---------- Gösterilen liste
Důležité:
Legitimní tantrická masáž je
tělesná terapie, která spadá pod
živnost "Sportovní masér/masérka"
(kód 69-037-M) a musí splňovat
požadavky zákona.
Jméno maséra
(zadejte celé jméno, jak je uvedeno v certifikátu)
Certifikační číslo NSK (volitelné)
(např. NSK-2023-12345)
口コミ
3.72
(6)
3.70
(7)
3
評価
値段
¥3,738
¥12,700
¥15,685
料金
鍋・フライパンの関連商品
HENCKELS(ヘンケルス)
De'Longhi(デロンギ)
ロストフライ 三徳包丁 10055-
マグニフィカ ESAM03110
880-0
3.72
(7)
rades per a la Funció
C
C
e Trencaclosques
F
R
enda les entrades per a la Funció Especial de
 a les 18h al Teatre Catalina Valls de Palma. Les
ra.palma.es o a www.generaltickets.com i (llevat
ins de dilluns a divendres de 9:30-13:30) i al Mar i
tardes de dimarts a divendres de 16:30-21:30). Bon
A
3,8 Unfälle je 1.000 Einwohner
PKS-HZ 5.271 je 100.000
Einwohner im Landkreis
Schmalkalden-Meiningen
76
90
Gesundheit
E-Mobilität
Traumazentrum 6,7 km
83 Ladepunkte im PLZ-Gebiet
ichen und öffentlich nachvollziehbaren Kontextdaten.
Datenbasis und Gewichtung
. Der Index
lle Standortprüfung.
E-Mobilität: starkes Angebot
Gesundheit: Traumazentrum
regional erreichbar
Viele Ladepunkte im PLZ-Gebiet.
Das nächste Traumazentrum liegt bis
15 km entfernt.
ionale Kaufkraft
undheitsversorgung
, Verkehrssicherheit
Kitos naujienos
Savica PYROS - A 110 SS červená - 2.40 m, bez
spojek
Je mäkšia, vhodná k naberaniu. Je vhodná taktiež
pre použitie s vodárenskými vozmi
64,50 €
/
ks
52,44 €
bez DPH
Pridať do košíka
--------------------
Listedeki satırların tamamını, tek bir karakteri bile değiştirmeden olduğu gibi yazın.

### Görevin çözümü
Důležité:
Legitimní tantrická masáž je
tělesná terapie, která spadá pod
živnost "Sportovní masér/masérka"
(kód 69-037-M) a musí splňovat
požadavky zákona.
Jméno maséra
(zadejte celé jméno, jak je uvedeno v certifikátu)
Certifikační číslo NSK (volitelné)
(např. NSK-2023-12345)
口コミ
3.72
(6)
3.70
(7)
3
評価
値段
¥3,738
¥12,700
¥15,685
料金
鍋・フライパンの関連商品
HENCKELS(ヘンケルス)
De'Longhi(デロンギ)
ロストフライ 三徳包丁 10055-
マグニフィカ ESAM03110
880-0
3.72
(7)
rades per a la Funció
C
C
e Trencaclosques
F
R
enda les entrades per a la Funció Especial de
 a les 18h al Teatre Catalina Valls de Palma. Les
ra.palma.es o a www.generaltickets.com i (llevat
ins de dilluns a divendres de 9:30-13:30) i al Mar i
tardes de dimarts a divendres de 16:30-21:30). Bon
A
3,8 Unfälle je 1.000 Einwohner
PKS-HZ 5.271 je 100.000
Einwohner im Landkreis
Schmalkalden-Meiningen
76
90
Gesundheit
E-Mobilität
Traumazentrum 6,7 km
83 Ladepunkte im PLZ-Gebiet
ichen und öffentlich nachvollziehbaren Kontextdaten.
Datenbasis und Gewichtung
. Der Index
lle Standortprüfung.
E-Mobilität: starkes Angebot
Gesundheit: Traumazentrum
regional erreichbar
Viele Ladepunkte im PLZ-Gebiet.
Das nächste Traumazentrum liegt bis
15 km entfernt.
ionale Kaufkraft
undheitsversorgung
, Verkehrssicherheit
Kitos naujienos
Savica PYROS - A 110 SS červená - 2.40 m, bez
spojek
Je mäkšia, vhodná k naberaniu. Je vhodná taktiež
pre použitie s vodárenskými vozmi
64,50 €
/
ks
52,44 €
bez DPH
Pridať do košíka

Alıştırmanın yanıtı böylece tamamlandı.